#### WORK REQUEST:
The records that follow must be repeated exactly, minus the images.

#### SUPPLIED DATA:
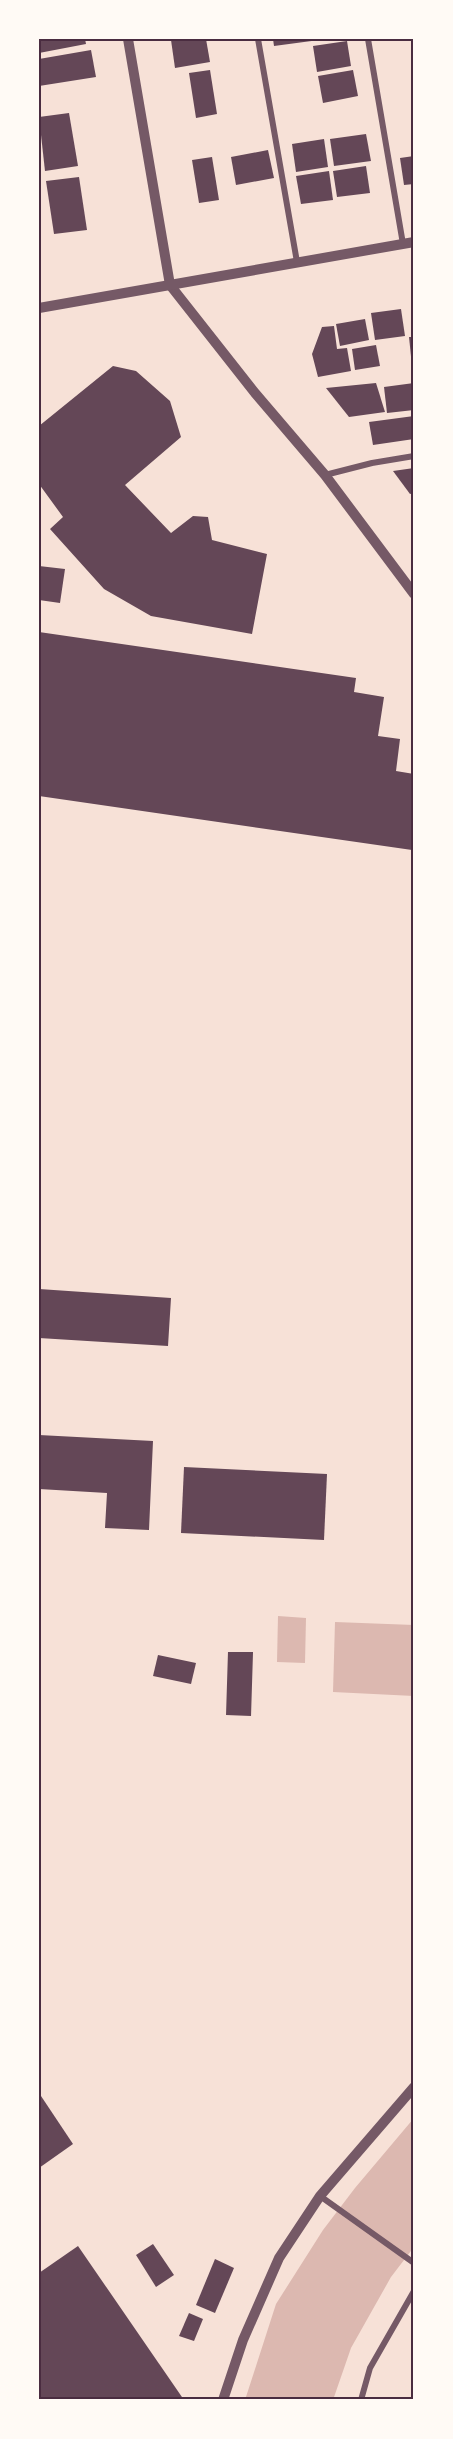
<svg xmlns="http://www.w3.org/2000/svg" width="453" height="2439" viewBox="0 0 453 2439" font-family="'Alegreya Sans',sans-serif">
  <rect width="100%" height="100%" fill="#f7e1d7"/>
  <g fill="#dcb8b0">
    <polygon points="278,1616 306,1618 305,1663 277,1662"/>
    <polygon points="335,1622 414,1625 414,1696 333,1692"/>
    <polygon points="414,2118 414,2247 391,2277 351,2348 333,2400 245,2400 276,2304 323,2230 355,2188"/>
  </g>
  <g fill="#644757">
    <polygon points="39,39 85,39 86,44 39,53"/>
    <polygon points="206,39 210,62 175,68 171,40"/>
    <polygon points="273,39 319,39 319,40 274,46"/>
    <polygon points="347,41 351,66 317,72 313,46"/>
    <polygon points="91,50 96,77 39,86 39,59"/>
    <polygon points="210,70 217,114 196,118 189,73"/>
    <polygon points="353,70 358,96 323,103 318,76"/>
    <polygon points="69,113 78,166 45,171 39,117"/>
    <polygon points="366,134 371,161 334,166 330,139"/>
    <polygon points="324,139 328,167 296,172 292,144"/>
    <polygon points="268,150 274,178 236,185 231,157"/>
    <polygon points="414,156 414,184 404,185 400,158"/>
    <polygon points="212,157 219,200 199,203 192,160"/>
    <polygon points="366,166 370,193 337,197 333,171"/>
    <polygon points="329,171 333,200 301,204 296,176"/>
    <polygon points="79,177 87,230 54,234 46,181"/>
    <polygon points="401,309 405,336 375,340 371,313"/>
    <polygon points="365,319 369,340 340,346 336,324"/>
    <polygon points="334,326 337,349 347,348 351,371 318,377 312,354 322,327"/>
    <polygon points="409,337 414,337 414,366 412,366"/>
    <polygon points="376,345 380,366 355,370 352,349"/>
    <polygon points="113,366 136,371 170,401 181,437 125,485 171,533 193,516 208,517 212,540 267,554 252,634 151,616 104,589 50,529 63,517 39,484 39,426"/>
    <polygon points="376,383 385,412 349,417 326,388"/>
    <polygon points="414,383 414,410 387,413 384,387"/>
    <polygon points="414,416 414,439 373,445 369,422"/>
    <polygon points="414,468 414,493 410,494 393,471"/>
    <polygon points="39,566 65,569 60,603 39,600"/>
    <polygon points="39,632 356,678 354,692 384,697 378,736 400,739 396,771 414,774 412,850 39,796"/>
    <polygon points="39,1289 171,1298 168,1346 39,1338"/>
    <polygon points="39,1435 153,1441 149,1530 105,1528 107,1493 39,1489"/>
    <polygon points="184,1467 327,1474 324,1540 181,1533"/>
    <polygon points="228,1652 253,1652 251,1716 226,1715"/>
    <polygon points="158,1655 196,1663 191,1684 153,1676"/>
    <polygon points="39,2093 73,2144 39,2168"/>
    <polygon points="153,2244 174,2275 156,2287 136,2255"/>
    <polygon points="78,2246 184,2400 39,2400 39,2273"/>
    <polygon points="215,2259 234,2268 215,2313 196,2305"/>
    <polygon points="189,2313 203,2319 194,2341 179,2336"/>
  </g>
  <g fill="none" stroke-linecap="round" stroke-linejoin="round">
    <g stroke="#755966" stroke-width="6">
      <polyline points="258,39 297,262"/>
      <polyline points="368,39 403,244"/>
      <polyline points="325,475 372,463 414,456"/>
      <polyline points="320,2196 414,2263"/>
      <polyline points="361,2400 370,2368 414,2291"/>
    </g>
    <g stroke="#755966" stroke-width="10">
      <polyline points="128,39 170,285 255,393 325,475 414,594"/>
      <polyline points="39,308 414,242"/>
      <polyline points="223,2400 243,2340 279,2258 320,2196 414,2087"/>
    </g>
  </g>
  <rect width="453" height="2439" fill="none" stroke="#fffaf5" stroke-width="81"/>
  <rect x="40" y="40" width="372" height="2358" fill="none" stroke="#4a2c40" stroke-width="2"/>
</svg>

#### RESULT FOR THIS TASK:
<svg xmlns="http://www.w3.org/2000/svg" width="453" height="2439" viewBox="0 0 453 2439" font-family="'Alegreya Sans',sans-serif">
  <rect width="100%" height="100%" fill="#f7e1d7"/>
  <g fill="#dcb8b0">
    <polygon points="278,1616 306,1618 305,1663 277,1662"/>
    <polygon points="335,1622 414,1625 414,1696 333,1692"/>
    <polygon points="414,2118 414,2247 391,2277 351,2348 333,2400 245,2400 276,2304 323,2230 355,2188"/>
  </g>
  <g fill="#644757">
    <polygon points="39,39 85,39 86,44 39,53"/>
    <polygon points="206,39 210,62 175,68 171,40"/>
    <polygon points="273,39 319,39 319,40 274,46"/>
    <polygon points="347,41 351,66 317,72 313,46"/>
    <polygon points="91,50 96,77 39,86 39,59"/>
    <polygon points="210,70 217,114 196,118 189,73"/>
    <polygon points="353,70 358,96 323,103 318,76"/>
    <polygon points="69,113 78,166 45,171 39,117"/>
    <polygon points="366,134 371,161 334,166 330,139"/>
    <polygon points="324,139 328,167 296,172 292,144"/>
    <polygon points="268,150 274,178 236,185 231,157"/>
    <polygon points="414,156 414,184 404,185 400,158"/>
    <polygon points="212,157 219,200 199,203 192,160"/>
    <polygon points="366,166 370,193 337,197 333,171"/>
    <polygon points="329,171 333,200 301,204 296,176"/>
    <polygon points="79,177 87,230 54,234 46,181"/>
    <polygon points="401,309 405,336 375,340 371,313"/>
    <polygon points="365,319 369,340 340,346 336,324"/>
    <polygon points="334,326 337,349 347,348 351,371 318,377 312,354 322,327"/>
    <polygon points="409,337 414,337 414,366 412,366"/>
    <polygon points="376,345 380,366 355,370 352,349"/>
    <polygon points="113,366 136,371 170,401 181,437 125,485 171,533 193,516 208,517 212,540 267,554 252,634 151,616 104,589 50,529 63,517 39,484 39,426"/>
    <polygon points="376,383 385,412 349,417 326,388"/>
    <polygon points="414,383 414,410 387,413 384,387"/>
    <polygon points="414,416 414,439 373,445 369,422"/>
    <polygon points="414,468 414,493 410,494 393,471"/>
    <polygon points="39,566 65,569 60,603 39,600"/>
    <polygon points="39,632 356,678 354,692 384,697 378,736 400,739 396,771 414,774 412,850 39,796"/>
    <polygon points="39,1289 171,1298 168,1346 39,1338"/>
    <polygon points="39,1435 153,1441 149,1530 105,1528 107,1493 39,1489"/>
    <polygon points="184,1467 327,1474 324,1540 181,1533"/>
    <polygon points="228,1652 253,1652 251,1716 226,1715"/>
    <polygon points="158,1655 196,1663 191,1684 153,1676"/>
    <polygon points="39,2093 73,2144 39,2168"/>
    <polygon points="153,2244 174,2275 156,2287 136,2255"/>
    <polygon points="78,2246 184,2400 39,2400 39,2273"/>
    <polygon points="215,2259 234,2268 215,2313 196,2305"/>
    <polygon points="189,2313 203,2319 194,2341 179,2336"/>
  </g>
  <g fill="none" stroke-linecap="round" stroke-linejoin="round">
    <g stroke="#755966" stroke-width="6">
      <polyline points="258,39 297,262"/>
      <polyline points="368,39 403,244"/>
      <polyline points="325,475 372,463 414,456"/>
      <polyline points="320,2196 414,2263"/>
      <polyline points="361,2400 370,2368 414,2291"/>
    </g>
    <g stroke="#755966" stroke-width="10">
      <polyline points="128,39 170,285 255,393 325,475 414,594"/>
      <polyline points="39,308 414,242"/>
      <polyline points="223,2400 243,2340 279,2258 320,2196 414,2087"/>
    </g>
  </g>
  <rect width="453" height="2439" fill="none" stroke="#fffaf5" stroke-width="81"/>
  <rect x="40" y="40" width="372" height="2358" fill="none" stroke="#4a2c40" stroke-width="2"/>
</svg>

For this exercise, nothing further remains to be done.